North Dakota oil boom provides hope and prosperity

A natural gas flare illuminates an oil well at dusk in March in Williston, N.D., as Coeur d’Alene resident Kevin McLeod walks by. McLeod, who moved to Williston in search of employment, works for B&G Roustabout as a laborer. The oil boom has created thousands of jobs for those willing to relocate to the fields of North Dakota.

Kevin McLeod packed up his ’93 Dodge Ram and kissed his wife and 5-year-old son goodbye.

From Coeur d’Alene, the 33-year-old construction worker headed east on Interstate 90, across the broad, flat prairies of eastern Montana toward North Dakota, where good-paying jobs in the oil fields beckoned.

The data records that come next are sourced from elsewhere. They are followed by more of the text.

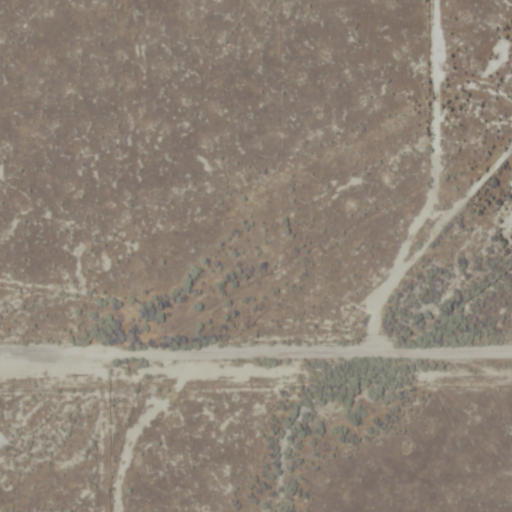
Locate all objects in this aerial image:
road: (255, 381)
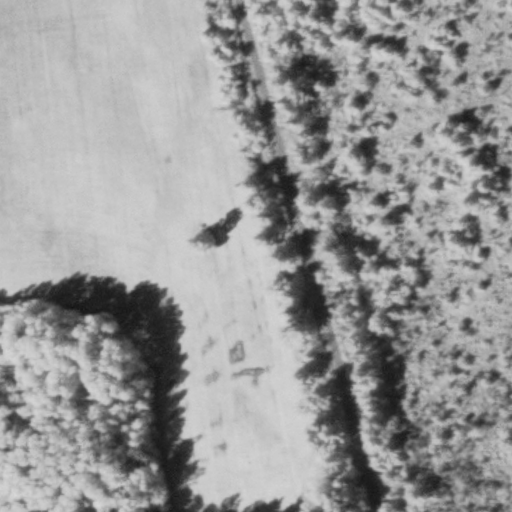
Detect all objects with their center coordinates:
road: (312, 256)
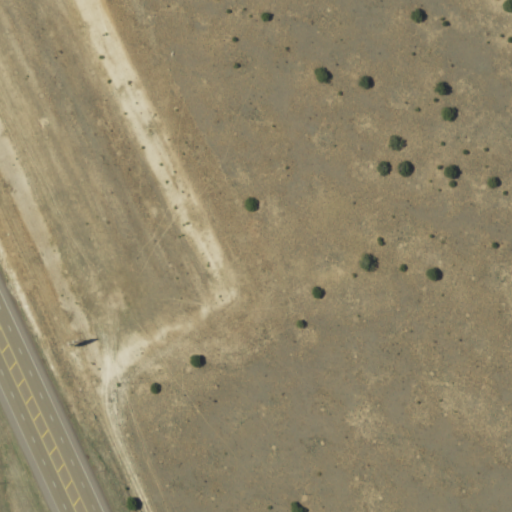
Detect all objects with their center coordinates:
road: (35, 435)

Kevin had $600 in his pocket – the last of the couple’s savings. It had to buy gas and food for the 800-mile trip and keep him afloat until he landed work. It was a financial gamble, but one that his wife, Lisa, fully supported.

“It was either that, or literally be out on the streets,” she said.

Kevin had hit a series of economic dead ends in the Inland Northwest. After the real estate market collapsed, he’d lost successive jobs in construction, welding and landscaping.

The family fell behind on rent and utilities. Bill collectors started calling. Even with Lisa working full time as a bartender, homelessness was a looming fear.

But in North Dakota, Kevin had heard there were endless opportunities for people willing to work hard.

New drilling technologies have created an oil boom on the state’s dusty western edge. Thirty-five thousand people work in North Dakota’s oil fields, and employers are begging for more. In Williams County – the hub for the industry – unemployment was less than 1 percent in February, compared with Spokane County’s 10 percent.

An estimated 3,000 to 4,000 job openings exist. In addition to oil field jobs, the service industry is desperate for workers. Wal-Mart is offering $14 per hour for night employees to stock shelves.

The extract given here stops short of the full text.